Guide used: Stocktaking Heritage Helpsheet HM46 + Webinar
I am so glad I have tested the system twice. Yesterday I thought I would quickly scan books' barcodes into an excel file and upload into Heritage Cirqa. This, I suppose, could work well if your library was in a good state of affairs...
"Messy library shelves" by Nett E is licensed under CC BY-ND 2.0.
This is not the case here as the library was more or less abandonned for years. I recatalogued the whole library, but this was done in haste, and now it shows.
So the tricky thing with uploading your barcodes into an excel (then converted as .csv file) is that you get data such as: "Error: ID not found in catalogue" This is on me I suppose, difficult to blame others: I have catalogued items but not double-checked that all the copies have their barcodes recognised by the system. Most barcodes are fine, there's just a few. So not great to use excel really as you find yourself doing what? Going back to the shelves to search for barcodes?
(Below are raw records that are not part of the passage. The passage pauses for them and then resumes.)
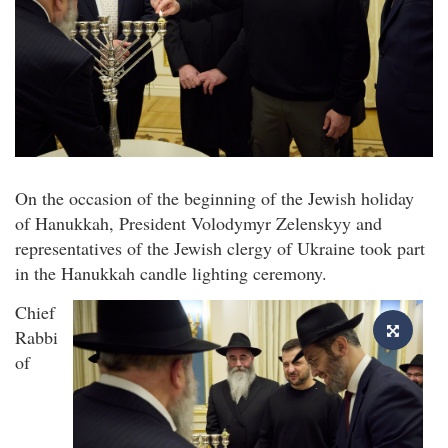
On the occasion of the beginning of the Jewish holiday
of Hanukkah, President Volodymyr Zelenskyy and
representatives of the Jewish clergy of Ukraine took part
in the Hanukkah candle lighting ceremony.
Chief
Rabbi
of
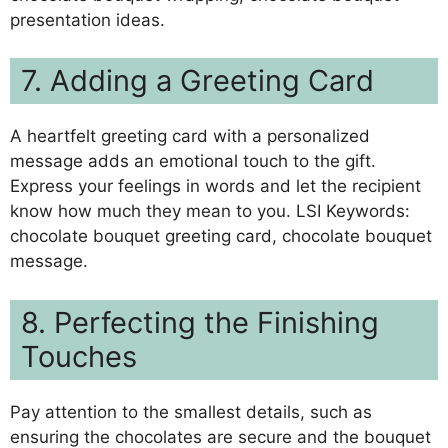
presentation ideas.
7. Adding a Greeting Card
A heartfelt greeting card with a personalized
message adds an emotional touch to the gift.
Express your feelings in words and let the recipient
know how much they mean to you. LSI Keywords:
chocolate bouquet greeting card, chocolate bouquet
message.
8. Perfecting the Finishing
Touches
Pay attention to the smallest details, such as
ensuring the chocolates are secure and the bouquet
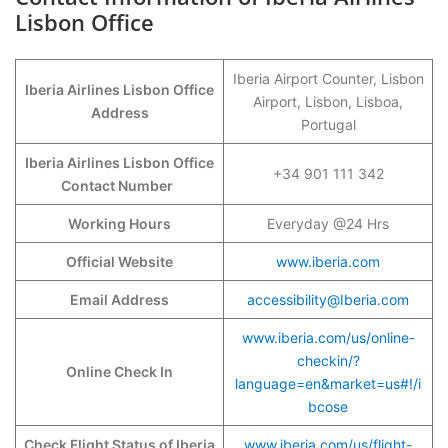
Lisbon Office
Iberia Airport Counter, Lisbon
Iberia Airlines Lisbon Office
Airport, Lisbon, Lisboa,
Address
Portugal
Iberia Airlines Lisbon Office
+34 901 111 342
Contact Number
Working Hours
Everyday @24 Hrs
Official Website
www.iberia.com
Email Address
accessibility@Iberia.com
www.iberia.com/us/online-
checkin/?
Online Check In
language=en&market=us#!/i
bcose
Check Flight Status of Iberia
www.iberia.com/us/flight-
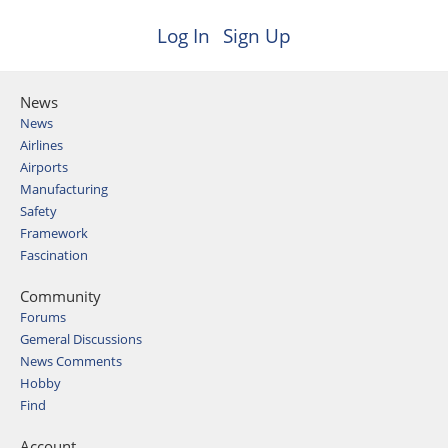
Log In
Sign Up
News
News
Airlines
Airports
Manufacturing
Safety
Framework
Fascination
Community
Forums
Gemeral Discussions
News Comments
Hobby
Find
Account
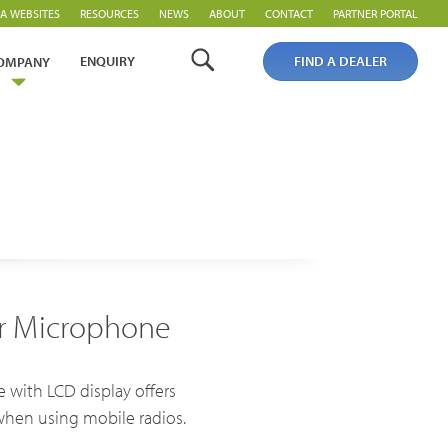
A WEBSITES
RESOURCES
NEWS
ABOUT
CONTACT
PARTNER PORTAL
ENQUIRY
FIND A DEALER
OMPANY
er Microphone
PoC Overview
PoC Radios
 with LCD display offers
Platforms & Systems
when using mobile radios.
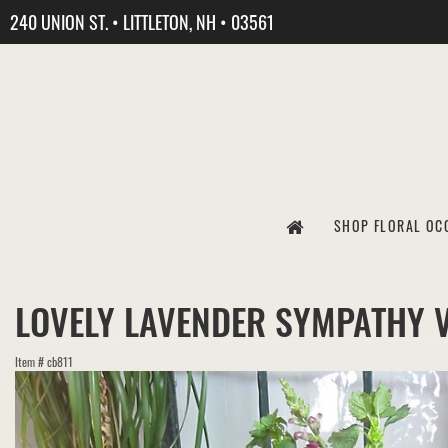
240 UNION ST. • LITTLETON, NH • 03561
SHOP FLORAL OC
LOVELY LAVENDER SYMPATHY 
Item #
cb811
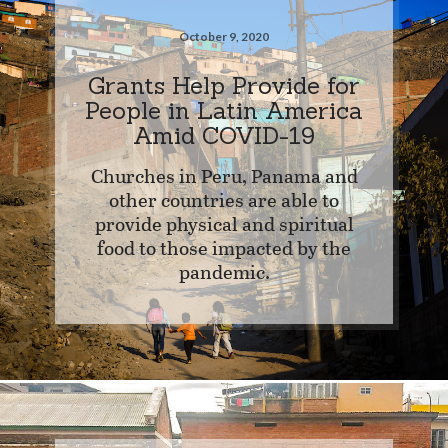
October 9, 2020
Grants Help Provide for
People in Latin America
Amid COVID-19
Churches in Peru, Panama and
other countries are able to
provide physical and spiritual
food to those impacted by the
pandemic.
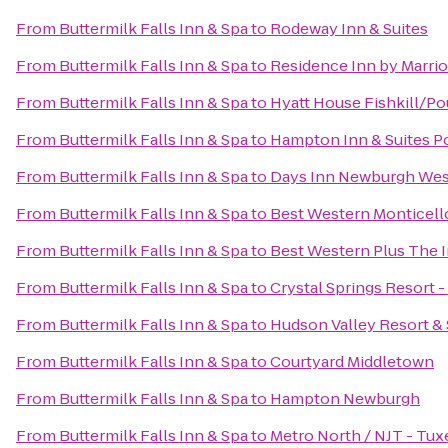
From
Buttermilk Falls Inn & Spa
to
Rodeway Inn & Suites
From
Buttermilk Falls Inn & Spa
to
Residence Inn by Marri
From
Buttermilk Falls Inn & Spa
to
Hyatt House Fishkill/P
From
Buttermilk Falls Inn & Spa
to
Hampton Inn & Suites 
From
Buttermilk Falls Inn & Spa
to
Days Inn Newburgh West 
From
Buttermilk Falls Inn & Spa
to
Best Western Monticell
From
Buttermilk Falls Inn & Spa
to
Best Western Plus The In
From
Buttermilk Falls Inn & Spa
to
Crystal Springs Resort 
From
Buttermilk Falls Inn & Spa
to
Hudson Valley Resort &
From
Buttermilk Falls Inn & Spa
to
Courtyard Middletown
From
Buttermilk Falls Inn & Spa
to
Hampton Newburgh
From
Buttermilk Falls Inn & Spa
to
Metro North / NJT - Tux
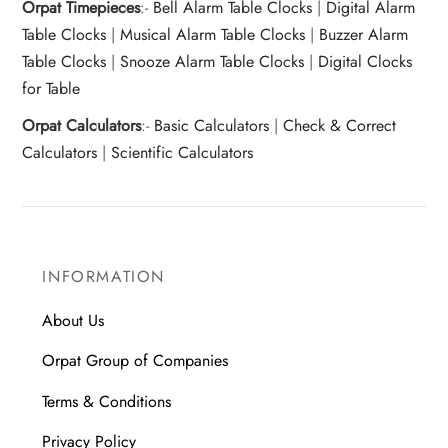
Orpat Timepieces
:-
Bell Alarm Table Clocks
|
Digital Alarm
Table Clocks
|
Musical Alarm Table Clocks
|
Buzzer Alarm
Table Clocks
|
Snooze Alarm Table Clocks
|
Digital Clocks
for Table
Orpat Calculators
:-
Basic Calculators
|
Check & Correct
Calculators
|
Scientific Calculators
INFORMATION
About Us
Orpat Group of Companies
Terms & Conditions
Privacy Policy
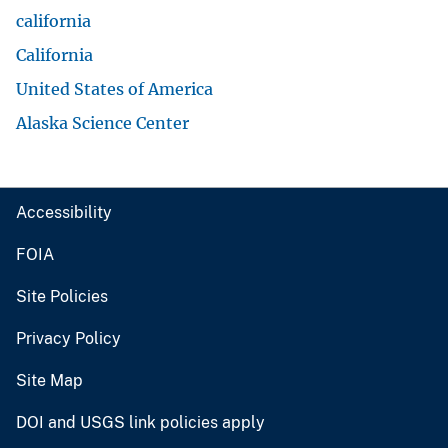
california
California
United States of America
Alaska Science Center
Accessibility
FOIA
Site Policies
Privacy Policy
Site Map
DOI and USGS link policies apply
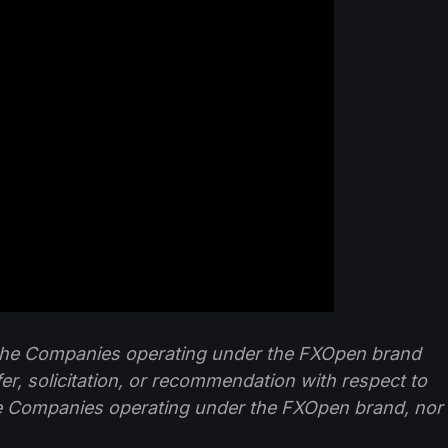
f the Companies operating under the FXOpen brand
ffer, solicitation, or recommendation with respect to
e Companies operating under the FXOpen brand, nor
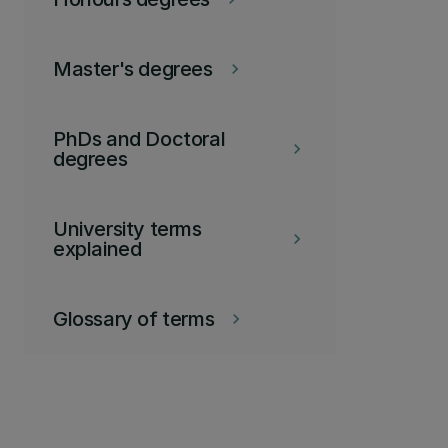
Master's degrees
keyboard_arrow_right
PhDs and Doctoral
keyboard_arrow_right
degrees
University terms
keyboard_arrow_right
explained
Glossary of terms
keyboard_arrow_right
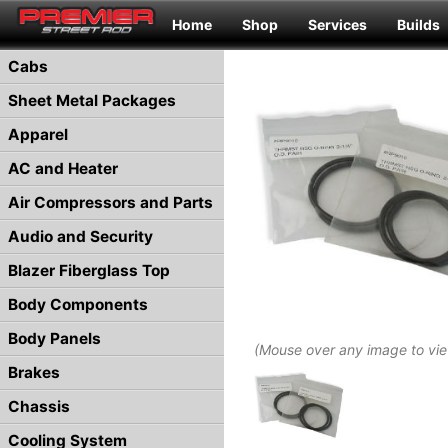
Home
Shop
Services
Builds
Cabs
Sheet Metal Packages
Apparel
AC and Heater
Air Compressors and Parts
Audio and Security
Blazer Fiberglass Top
Body Components
Body Panels
(Mouse over any image to vi
Brakes
Chassis
Cooling System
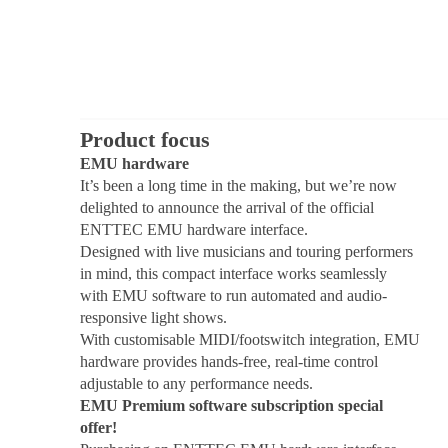
Product focus
EMU hardware
It’s been a long time in the making, but we’re now
delighted to announce the arrival of the official
ENTTEC EMU hardware interface.
Designed with live musicians and touring performers
in mind, this compact interface works seamlessly
with EMU software to run automated and audio-
responsive light shows.
With customisable MIDI/footswitch integration, EMU
hardware provides hands-free, real-time control
adjustable to any performance needs.
EMU Premium software subscription special
offer!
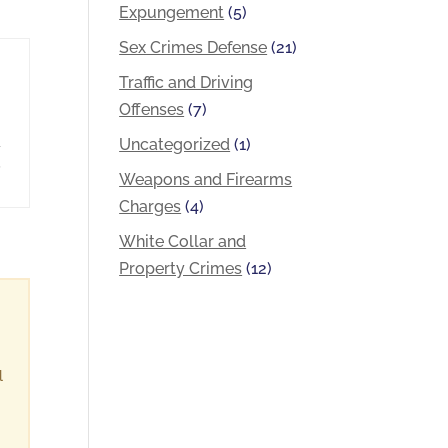
Expungement
(5)
Sex Crimes Defense
(21)
Traffic and Driving
Offenses
(7)
a
Uncategorized
(1)
,
Weapons and Firearms
Charges
(4)
White Collar and
Property Crimes
(12)
l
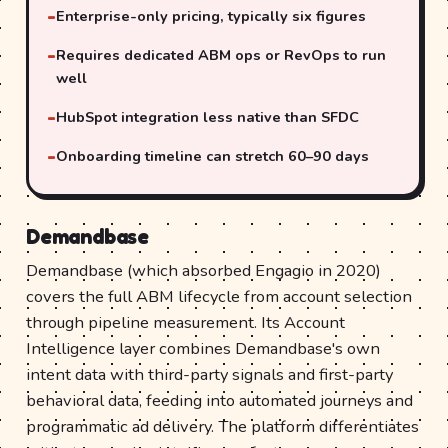
Enterprise-only pricing, typically six figures
Requires dedicated ABM ops or RevOps to run
well
HubSpot integration less native than SFDC
Onboarding timeline can stretch 60–90 days
Demandbase
Demandbase (which absorbed Engagio in 2020)
covers the full ABM lifecycle from account selection
through pipeline measurement. Its Account
Intelligence layer combines Demandbase's own
intent data with third-party signals and first-party
behavioral data, feeding into automated journeys and
programmatic ad delivery. The platform differentiates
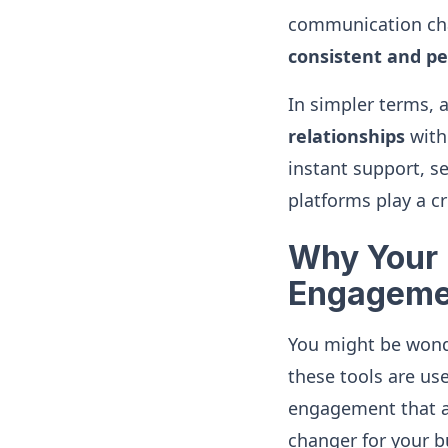
communication cha
consistent and pe
In simpler terms, 
relationships
with 
instant support, s
platforms play a cru
Why Your 
Engageme
You might be wonde
these tools are use
engagement that a 
changer for your b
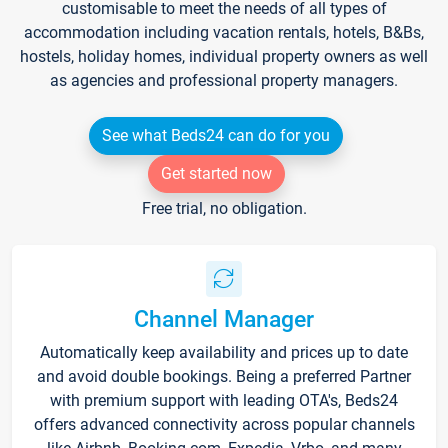
customisable to meet the needs of all types of
accommodation including vacation rentals, hotels, B&Bs,
hostels, holiday homes, individual property owners as well
as agencies and professional property managers.
See what Beds24 can do for you
Get started now
Free trial, no obligation.
Channel Manager
Automatically keep availability and prices up to date
and avoid double bookings. Being a preferred Partner
with premium support with leading OTA's, Beds24
offers advanced connectivity across popular channels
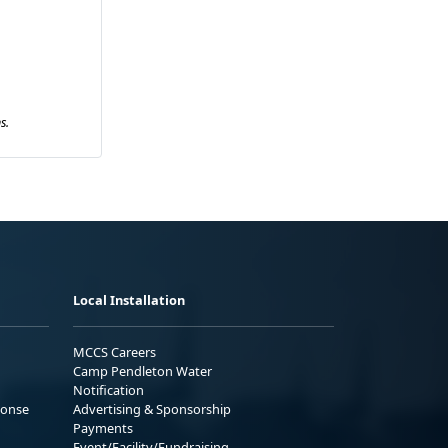
s.
Local Installation
MCCS Careers
Camp Pendleton Water
Notification
ponse
Advertising & Sponsorship
Payments
Event/Facility/Fundraising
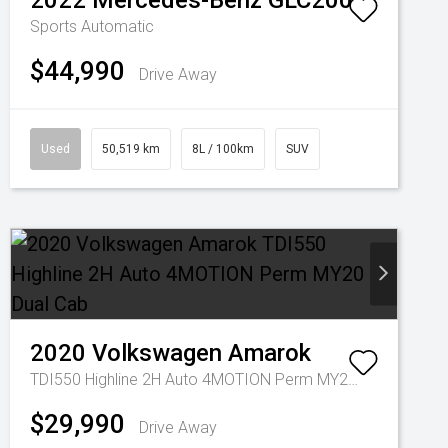
2022
Mercedes-Benz
GLC200
Sports Automatic
$44,990
Drive Away
Used
50,519 km
8L / 100km
SUV
2020
Volkswagen
Amarok
TDI550 Highline 2H Auto 4MOTION Perm MY20 Dual Cab
$29,990
Drive Away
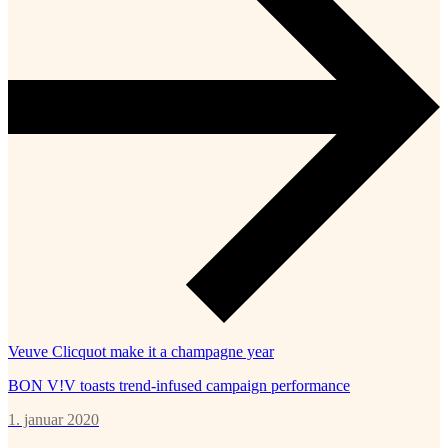
Veuve Clicquot make it a champagne year
BON V!V toasts trend-infused campaign performance
1. januar 2020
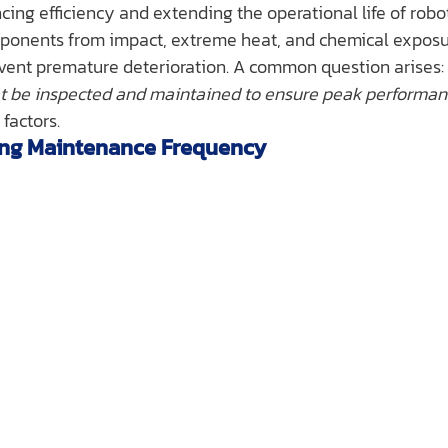
ing efficiency and extending the operational life of robo
omponents from impact, extreme heat, and chemical exposu
event premature deterioration. A common question arises: 
et be inspected and maintained to ensure peak performa
factors.
cing Maintenance Frequency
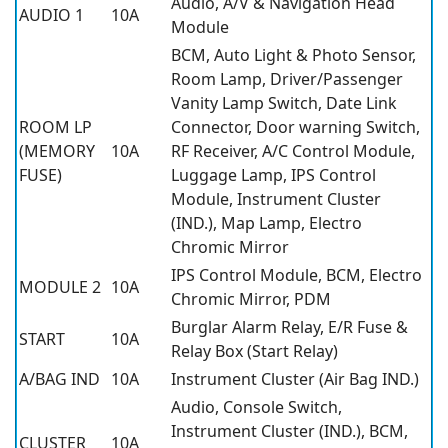
Audio, A/V & Navigation Head
AUDIO 1
10A
Module
BCM, Auto Light & Photo Sensor,
Room Lamp, Driver/Passenger
Vanity Lamp Switch, Date Link
ROOM LP
Connector, Door warning Switch,
(MEMORY
10A
RF Receiver, A/C Control Module,
FUSE)
Luggage Lamp, IPS Control
Module, Instrument Cluster
(IND.), Map Lamp, Electro
Chromic Mirror
IPS Control Module, BCM, Electro
MODULE 2
10A
Chromic Mirror, PDM
Burglar Alarm Relay, E/R Fuse &
START
10A
Relay Box (Start Relay)
A/BAG IND
10A
Instrument Cluster (Air Bag IND.)
Audio, Console Switch,
Instrument Cluster (IND.), BCM,
CLUSTER
10A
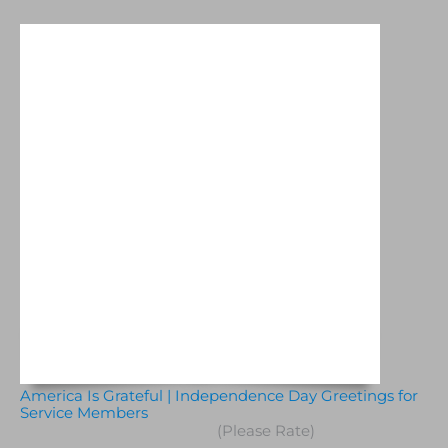
America Is Grateful | Independence Day Greetings for
Service Members
(Please Rate)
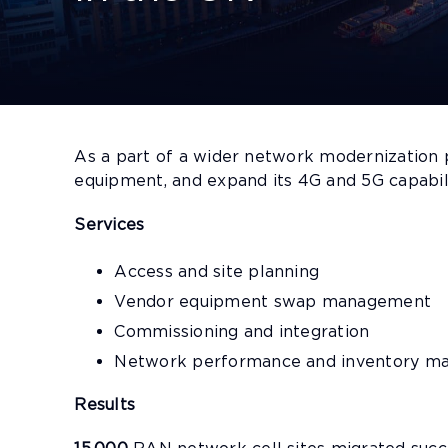
As a part of a wider network modernization
equipment, and expand its 4G and 5G capabil
Services
Access and site planning
Vendor equipment swap management
Commissioning and integration
Network performance and inventory 
Results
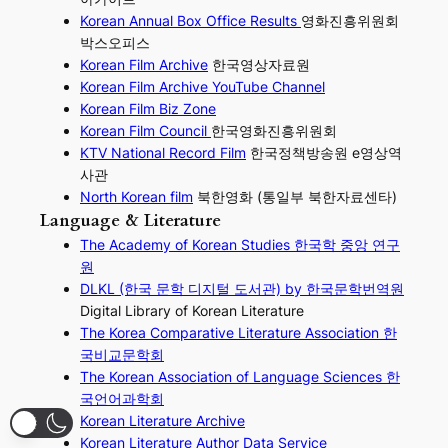
Korean Annual Box Office Results
영화진흥위원회
박스오피스
Korean Film Archive
한국영상자료원
Korean Film Archive YouTube Channel
Korean Film Biz Zone
Korean Film Council
한국영화진흥위원회
KTV National Record Film
한국정책방송원 e영상역
사관
North Korean film
북한영화 (통일부 북한자료센타)
Language & Literature
The Academy of Korean Studies 한국학 중앙 연구
원
DLKL (한국 문학 디지털 도서관) by 한국문학번역원
Digital Library of Korean Literature
The Korea Comparative Literature Association 한
국비교문학회
The Korean Association of Language Sciences 한
국언어과학회
Korean Literature Archive
Korean Literature Author Data Service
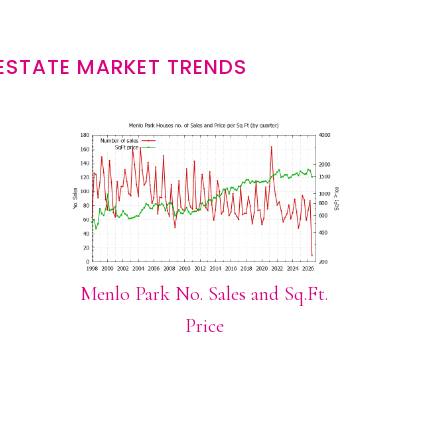
ESTATE MARKET TRENDS
Menlo Park No. Sales and Sq.Ft.
Price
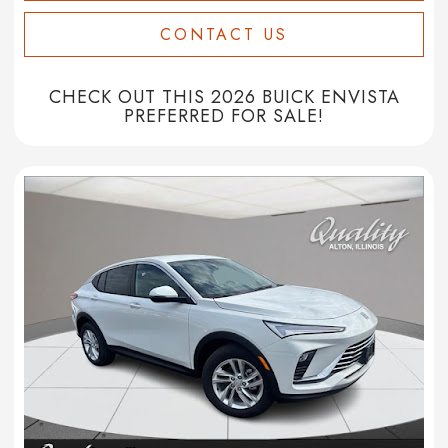
CONTACT US
CHECK OUT THIS 2026 BUICK ENVISTA
PREFERRED FOR SALE!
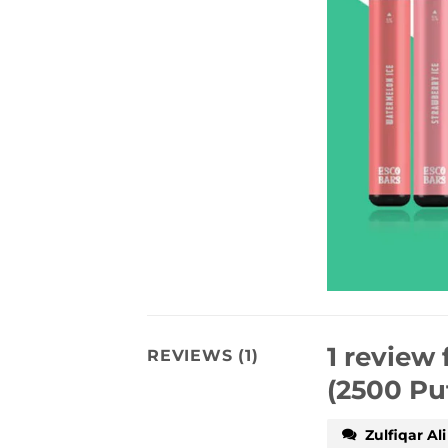
1 review 
REVIEWS (1)
(2500 Pu
Zulfiqar Ali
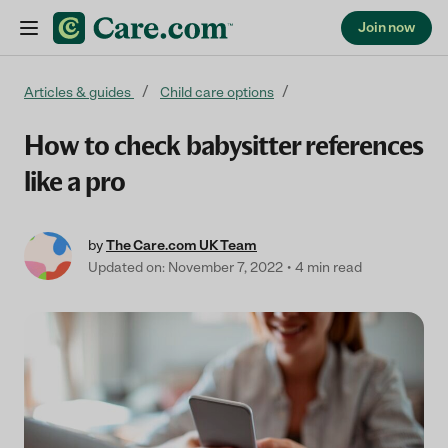
Join now
Skip to content
Articles & guides
Child care options
How to check babysitter references
like a pro
by
The Care.com UK Team
Updated on: November 7, 2022
4 min read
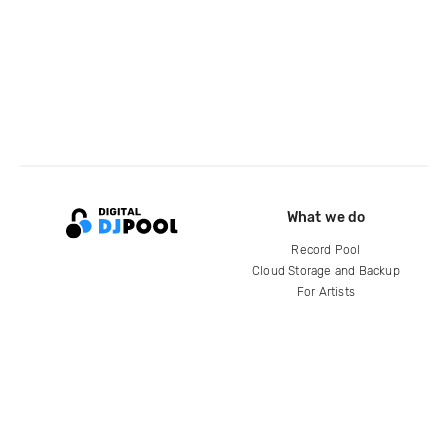
What we do
Record Pool
Cloud Storage and Backup
For Artists
Compare
Help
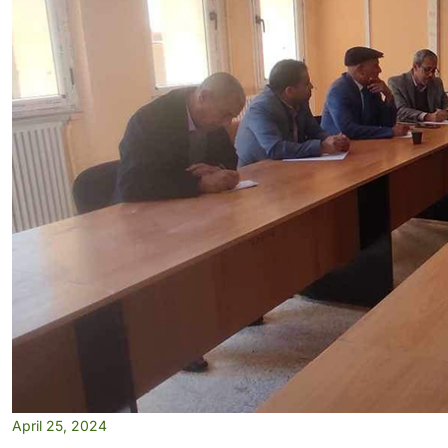
April 25, 2024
So today I tried the Heritage/Cirqa scan accession directly into the system. It's not difficult as I work on a laptop. Much much better! It tells you straight away if there is something wrong with a book, such as ID not found in catalogue, or you scanned the same book twice - happens a lot and will over the summer as I'm sure there will be visitors and extra tasks to do. You can easily pile up your books with issues and then sort them out in the system later.
The missing stock list prints in a good format making it easy to check the shelves. Then, if you find some of the books (hopefully that will happen?) you just scan the accessions numbers again, and rerun the missing stock list.
Now I need to discover more of the process of missing items, a good idea to add this as an event, that's for sure, as there will be many, many missing books and I don't feel comfortable just erasing this data. There is always, anyway, the possibility to not show missing items in the public catalogue.